= Opekta =

Former German pectin and spice company

An Opekta advertising poster from Anne Frank's room in the Secret Annexe. "Nù zelf Jam maken met Opekta", roughly "Now make homemade Jam with Opekta"

Opekta was a German pectin and spice company that existed between 1928 and 1995. It is notable for its Dutch operation being based in the building at Prinsengracht 263 that later became the Anne Frank House. Opekta was based in Cologne and expanded into the Netherlands in 1933, at which time Otto Frank moved from Germany to Amsterdam to become managing director of the new Dutch operation. Otto Frank was in charge of the manufacturing and distribution of the pectin-based gelling preparations, to be used in jam making.

The company continued to trade from the same building while Frank, his family (including his youngest daughter Anne Frank) and several other Jews hid from persecution stemming from the Nazi Occupation of the Netherlands during the Second World War.

==History==
The Opekta company was based in Cologne, Germany, founded and owned by the Austrian chemists Robert Feix and Richard Fackeldey.

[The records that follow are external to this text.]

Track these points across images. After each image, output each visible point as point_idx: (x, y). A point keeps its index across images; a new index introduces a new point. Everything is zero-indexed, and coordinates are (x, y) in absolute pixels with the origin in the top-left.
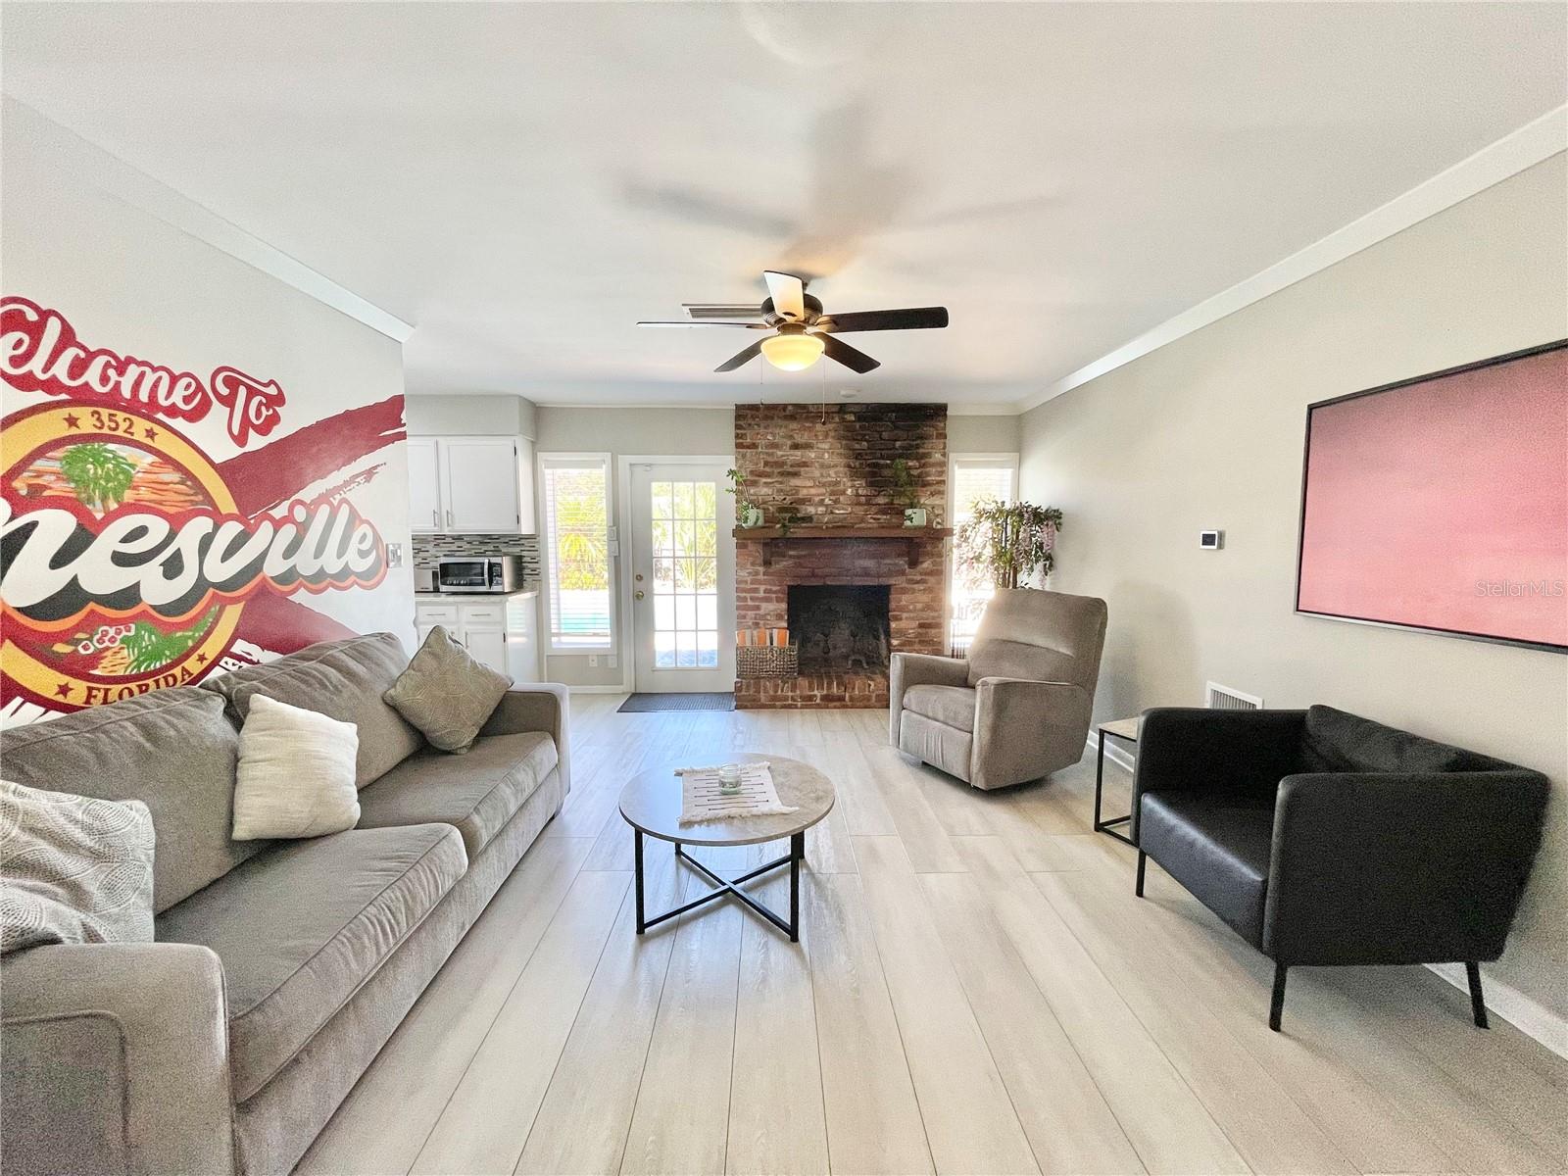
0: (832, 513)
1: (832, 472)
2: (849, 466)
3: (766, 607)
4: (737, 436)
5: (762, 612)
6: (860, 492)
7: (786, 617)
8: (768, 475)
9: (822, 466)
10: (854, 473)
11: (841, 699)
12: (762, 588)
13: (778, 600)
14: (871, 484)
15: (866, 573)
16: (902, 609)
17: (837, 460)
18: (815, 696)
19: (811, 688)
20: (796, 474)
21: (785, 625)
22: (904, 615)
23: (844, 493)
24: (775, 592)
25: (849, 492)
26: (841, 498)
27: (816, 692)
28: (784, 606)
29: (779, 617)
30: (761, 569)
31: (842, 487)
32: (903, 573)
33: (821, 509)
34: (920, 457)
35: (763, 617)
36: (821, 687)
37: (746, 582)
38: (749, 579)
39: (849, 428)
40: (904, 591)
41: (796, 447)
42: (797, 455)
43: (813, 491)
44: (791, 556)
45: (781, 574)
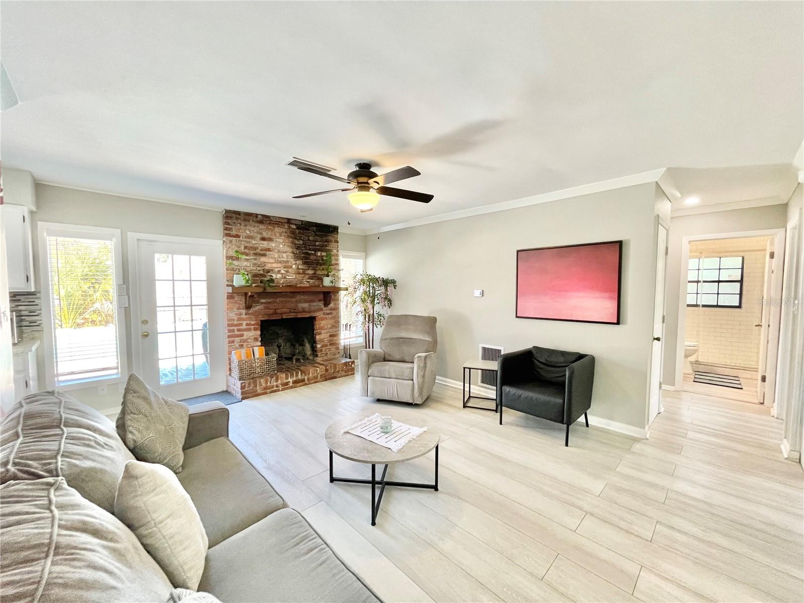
0: (285, 278)
1: (284, 255)
2: (293, 253)
3: (247, 334)
4: (226, 229)
5: (245, 337)
6: (300, 267)
7: (260, 339)
8: (247, 255)
9: (279, 251)
10: (296, 257)
11: (303, 380)
12: (244, 323)
13: (255, 329)
14: (305, 263)
15: (304, 311)
16: (322, 328)
17: (287, 249)
18: (289, 382)
19: (287, 378)
20: (264, 255)
21: (260, 344)
22: (323, 331)
23: (291, 267)
24: (253, 325)
25: (294, 266)
26: (290, 270)
27: (289, 380)
28: (259, 332)
29: (256, 339)
30: (244, 311)
31: (290, 264)
32: (321, 310)
33: (279, 276)
34: (326, 251)
35: (245, 341)
36: (292, 375)
37: (234, 320)
38: (236, 318)
39: (293, 232)
40: (323, 319)
41: (263, 239)
42: (265, 244)
43: (274, 265)
44: (262, 303)
45: (256, 314)
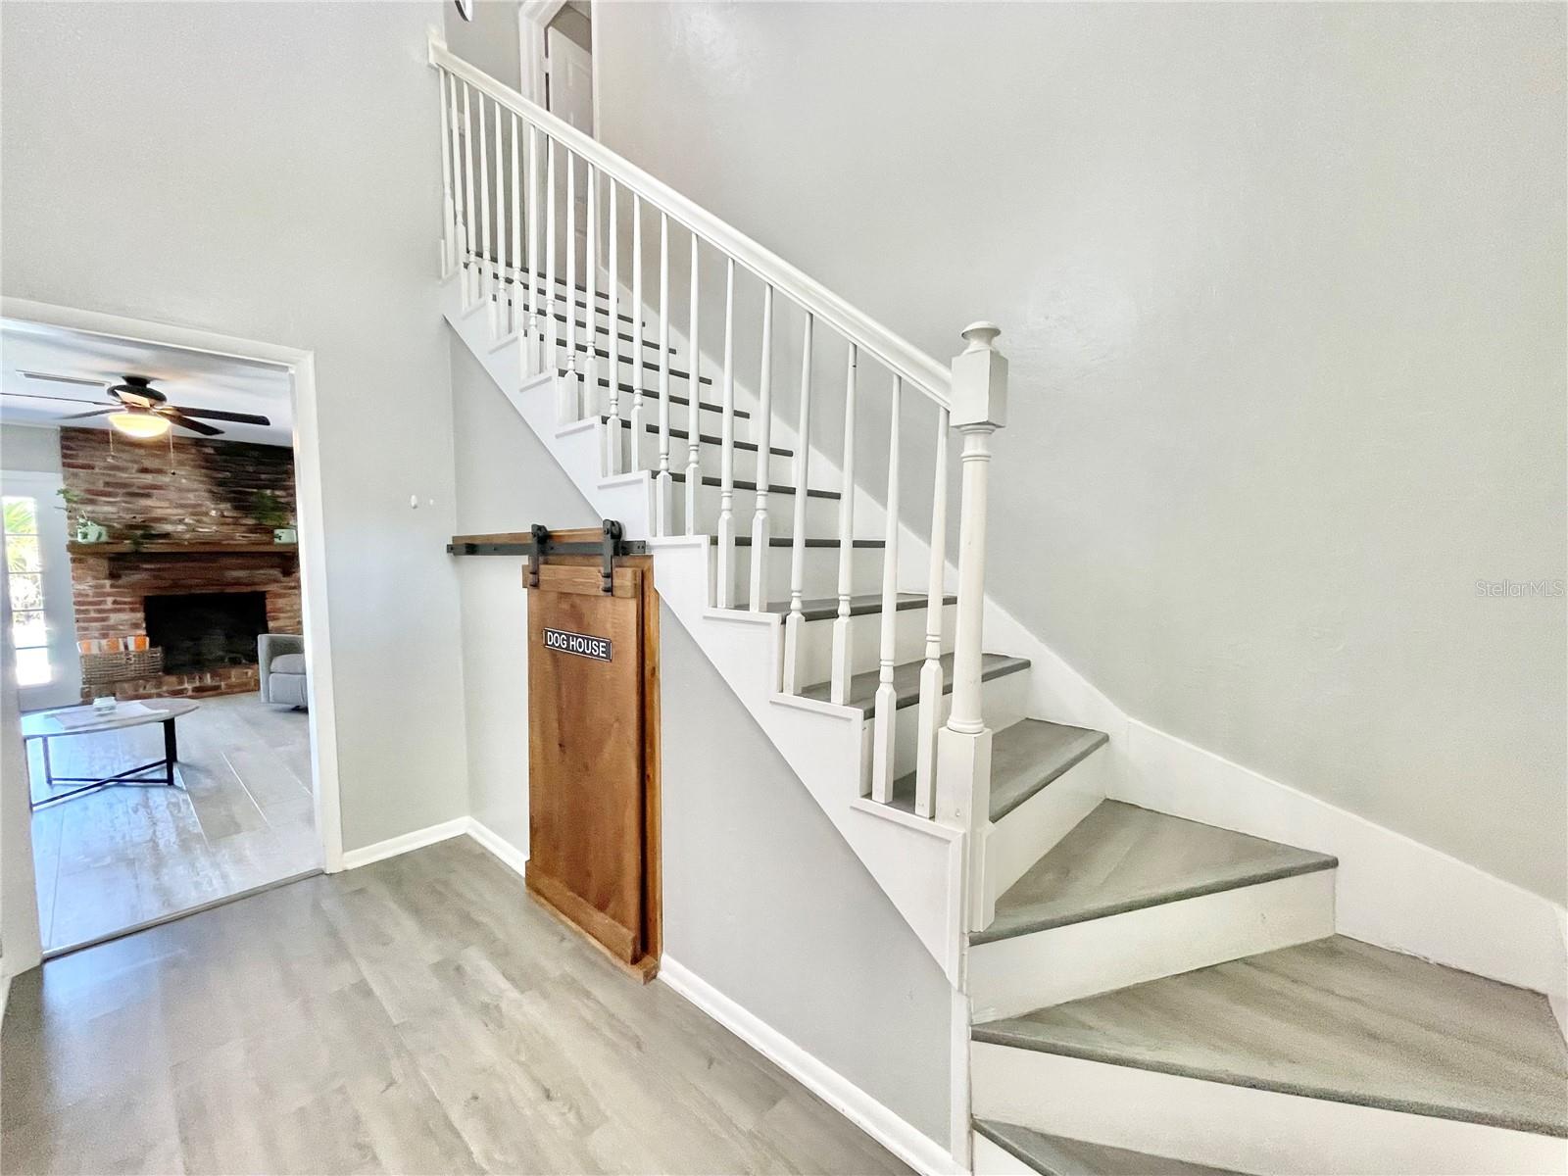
0: (194, 530)
1: (191, 495)
2: (210, 491)
3: (114, 618)
4: (64, 456)
5: (112, 622)
6: (226, 514)
7: (144, 625)
8: (109, 495)
9: (180, 490)
10: (217, 498)
11: (217, 688)
12: (110, 600)
13: (133, 610)
14: (236, 508)
15: (237, 583)
16: (280, 610)
17: (196, 485)
18: (186, 689)
19: (181, 683)
20: (148, 496)
21: (144, 632)
22: (282, 615)
23: (206, 514)
24: (130, 603)
25: (213, 513)
26: (205, 519)
27: (186, 686)
28: (140, 615)
29: (136, 626)
30: (108, 583)
31: (204, 509)
32: (276, 581)
33: (180, 528)
34: (285, 488)
35: (113, 628)
36: (191, 679)
37: (87, 595)
38: (90, 592)
39: (207, 458)
40: (279, 596)
41: (145, 471)
42: (148, 479)
43: (169, 511)
44: (146, 570)
45: (132, 586)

- 1933: The German businessman Otto Frank, then still residing in Germany, was appointed to aid their expansion into the Netherlands. Frank had already considered moving his family to the Netherlands following the election of Adolf Hitler and the rise of Nazism, so he accepted the post and moved alone to Amsterdam to find premises for the company. He had briefly managed a large rival firm, Pomosin, which traded pectin to factories from the Dutch town of Utrecht but decided that retail trade would be more lucrative in the Dutch market than wholesale. His franchise for the Amsterdam branch of Opekta was established in September 1933. In December 1933, his wife, Edith Frank-Holländer, found an apartment for the family on Merwedeplein in southern Amsterdam.
- 1934: The company became too cramped and moved to the Amsterdam address of 400 Singel. It moved once again to new premises located at 263 Prinsengracht. Victor Kugler, an ex-colleague from Pomosin, came on board almost immediately to help run the company. The workforce was small - apart from a junior clerk, the only other employee was a secretary, who left a few months after the company started trading. She was replaced by Miep Gies, whose duties extended from the secretarial to public relations and advertising.
- 1938: Gies appeared in a promotional film to promote the Opekta product, which was used to demonstrate to consumers how easy it was to use in cooking. That year, they were joined by two other employees, Hermann van Pels as an herb specialist and Johannes Kleiman as a bookkeeper. Bep Voskuijl, who had been the administration manager when the war broke out, had been taken on in the previous year, 1937.
- 1940: After the arrival of the German occupiers, the company was re-registered under the name of Victor Kugler to prevent it from being confiscated as a Jewish-owned business. Frank remained in charge but in secret.
- 1941: The company was renamed Gies & Co. and Frank resigned as they were forced into hiding in the secret annex within the building.
- 1942: Frank continued as a silent partner in the company. Their two-year confinement, aided by Kleiman, Kugler, Gies and Voskuijl, was famously chronicled by Frank's youngest daughter, Anne, in an autobiographical work, The Diary of a Young Girl, published posthumously in 1947.
- 1953: Frank retired as director of Opekta and was succeeded by Kleiman until he died in 1959.
- 1954: The building at 263 Prinsengracht was sold to developers and Opekta was given notice to vacate the premises. Anne Frank's diary had drawn readers to visit the premises by this time and a successful campaign saved the building from demolition.
- 1955: Opekta left the building
- 1960: The building re-opened as the Anne Frank House, a museum dedicated to the life and writings of Anne Frank.
- 1995: Dr. Oetker acquired the company in August.